--- Data for analysis Enclosed Below ---
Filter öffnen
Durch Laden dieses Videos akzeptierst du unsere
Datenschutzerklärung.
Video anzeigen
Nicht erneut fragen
--- End of Enclosed Data for analysis ---
*Assignment:*
Emit the full listing verbatim.

*Output for this task:*
Filter öffnen
Durch Laden dieses Videos akzeptierst du unsere
Datenschutzerklärung.
Video anzeigen
Nicht erneut fragen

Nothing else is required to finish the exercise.